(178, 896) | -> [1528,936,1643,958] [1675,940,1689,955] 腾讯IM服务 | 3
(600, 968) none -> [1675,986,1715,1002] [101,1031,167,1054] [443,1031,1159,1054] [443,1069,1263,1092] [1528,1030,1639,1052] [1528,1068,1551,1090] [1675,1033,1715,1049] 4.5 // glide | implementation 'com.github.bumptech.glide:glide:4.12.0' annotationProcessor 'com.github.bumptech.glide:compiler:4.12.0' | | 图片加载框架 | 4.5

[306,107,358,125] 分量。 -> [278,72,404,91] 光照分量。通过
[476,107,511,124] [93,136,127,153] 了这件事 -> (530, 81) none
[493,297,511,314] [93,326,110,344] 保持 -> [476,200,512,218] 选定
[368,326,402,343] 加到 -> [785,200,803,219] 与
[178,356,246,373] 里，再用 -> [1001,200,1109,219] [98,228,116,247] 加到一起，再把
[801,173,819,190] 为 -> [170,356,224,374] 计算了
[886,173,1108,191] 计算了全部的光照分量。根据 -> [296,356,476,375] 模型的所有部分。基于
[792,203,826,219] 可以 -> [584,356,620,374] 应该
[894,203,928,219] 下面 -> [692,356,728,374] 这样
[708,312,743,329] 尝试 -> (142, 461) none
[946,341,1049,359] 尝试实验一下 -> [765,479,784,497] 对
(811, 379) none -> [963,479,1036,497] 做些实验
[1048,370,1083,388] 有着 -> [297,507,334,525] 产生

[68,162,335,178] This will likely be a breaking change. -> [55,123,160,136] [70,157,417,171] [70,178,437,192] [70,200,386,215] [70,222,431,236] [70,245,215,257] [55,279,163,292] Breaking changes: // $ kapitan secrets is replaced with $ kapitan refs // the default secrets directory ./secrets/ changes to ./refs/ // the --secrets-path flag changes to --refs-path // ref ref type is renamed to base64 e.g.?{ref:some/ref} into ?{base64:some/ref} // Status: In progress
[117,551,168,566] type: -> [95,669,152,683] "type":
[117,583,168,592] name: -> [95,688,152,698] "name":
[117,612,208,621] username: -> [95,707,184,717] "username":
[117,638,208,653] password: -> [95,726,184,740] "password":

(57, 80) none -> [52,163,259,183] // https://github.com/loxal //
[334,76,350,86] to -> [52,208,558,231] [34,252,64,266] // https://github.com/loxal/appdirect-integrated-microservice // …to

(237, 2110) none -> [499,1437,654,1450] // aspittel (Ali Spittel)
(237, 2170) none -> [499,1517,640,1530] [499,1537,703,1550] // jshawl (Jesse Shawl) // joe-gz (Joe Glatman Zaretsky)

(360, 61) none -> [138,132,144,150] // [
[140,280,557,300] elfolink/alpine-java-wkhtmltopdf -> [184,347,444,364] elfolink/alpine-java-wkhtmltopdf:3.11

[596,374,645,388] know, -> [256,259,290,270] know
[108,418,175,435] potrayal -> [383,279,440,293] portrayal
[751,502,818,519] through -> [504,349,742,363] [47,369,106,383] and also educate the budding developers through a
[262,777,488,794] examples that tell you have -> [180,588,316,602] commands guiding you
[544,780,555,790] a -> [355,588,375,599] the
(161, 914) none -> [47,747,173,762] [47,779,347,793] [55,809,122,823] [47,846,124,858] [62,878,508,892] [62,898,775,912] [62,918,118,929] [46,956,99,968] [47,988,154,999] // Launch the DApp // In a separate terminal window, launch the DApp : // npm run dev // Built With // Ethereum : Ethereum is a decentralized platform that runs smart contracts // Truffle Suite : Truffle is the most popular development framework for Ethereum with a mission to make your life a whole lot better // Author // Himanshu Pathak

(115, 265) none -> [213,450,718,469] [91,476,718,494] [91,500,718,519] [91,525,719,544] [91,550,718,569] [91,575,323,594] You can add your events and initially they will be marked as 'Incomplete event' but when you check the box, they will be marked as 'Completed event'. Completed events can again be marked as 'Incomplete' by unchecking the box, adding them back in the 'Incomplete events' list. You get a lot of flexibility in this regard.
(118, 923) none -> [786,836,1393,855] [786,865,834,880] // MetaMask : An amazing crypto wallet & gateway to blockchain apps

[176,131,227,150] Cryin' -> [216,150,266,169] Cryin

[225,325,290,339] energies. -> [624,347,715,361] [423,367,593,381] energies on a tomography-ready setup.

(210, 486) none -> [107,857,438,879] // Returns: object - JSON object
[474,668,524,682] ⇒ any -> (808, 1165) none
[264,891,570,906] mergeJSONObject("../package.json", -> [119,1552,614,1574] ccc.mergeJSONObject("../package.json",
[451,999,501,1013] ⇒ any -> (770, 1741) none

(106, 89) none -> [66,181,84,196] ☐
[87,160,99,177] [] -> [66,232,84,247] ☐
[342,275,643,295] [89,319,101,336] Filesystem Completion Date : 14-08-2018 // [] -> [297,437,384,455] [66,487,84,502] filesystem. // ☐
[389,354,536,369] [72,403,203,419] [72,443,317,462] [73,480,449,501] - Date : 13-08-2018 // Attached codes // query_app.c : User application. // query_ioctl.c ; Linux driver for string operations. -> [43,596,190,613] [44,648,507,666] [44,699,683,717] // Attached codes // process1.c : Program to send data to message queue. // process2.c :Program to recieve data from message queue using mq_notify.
====
(Your objective) Gather each line in the data that holds the string "https".

(Output for this exercise)
(57, 80) none -> [52,163,259,183] // https://github.com/loxal //
[334,76,350,86] to -> [52,208,558,231] [34,252,64,266] // https://github.com/loxal/appdirect-integrated-microservice // …to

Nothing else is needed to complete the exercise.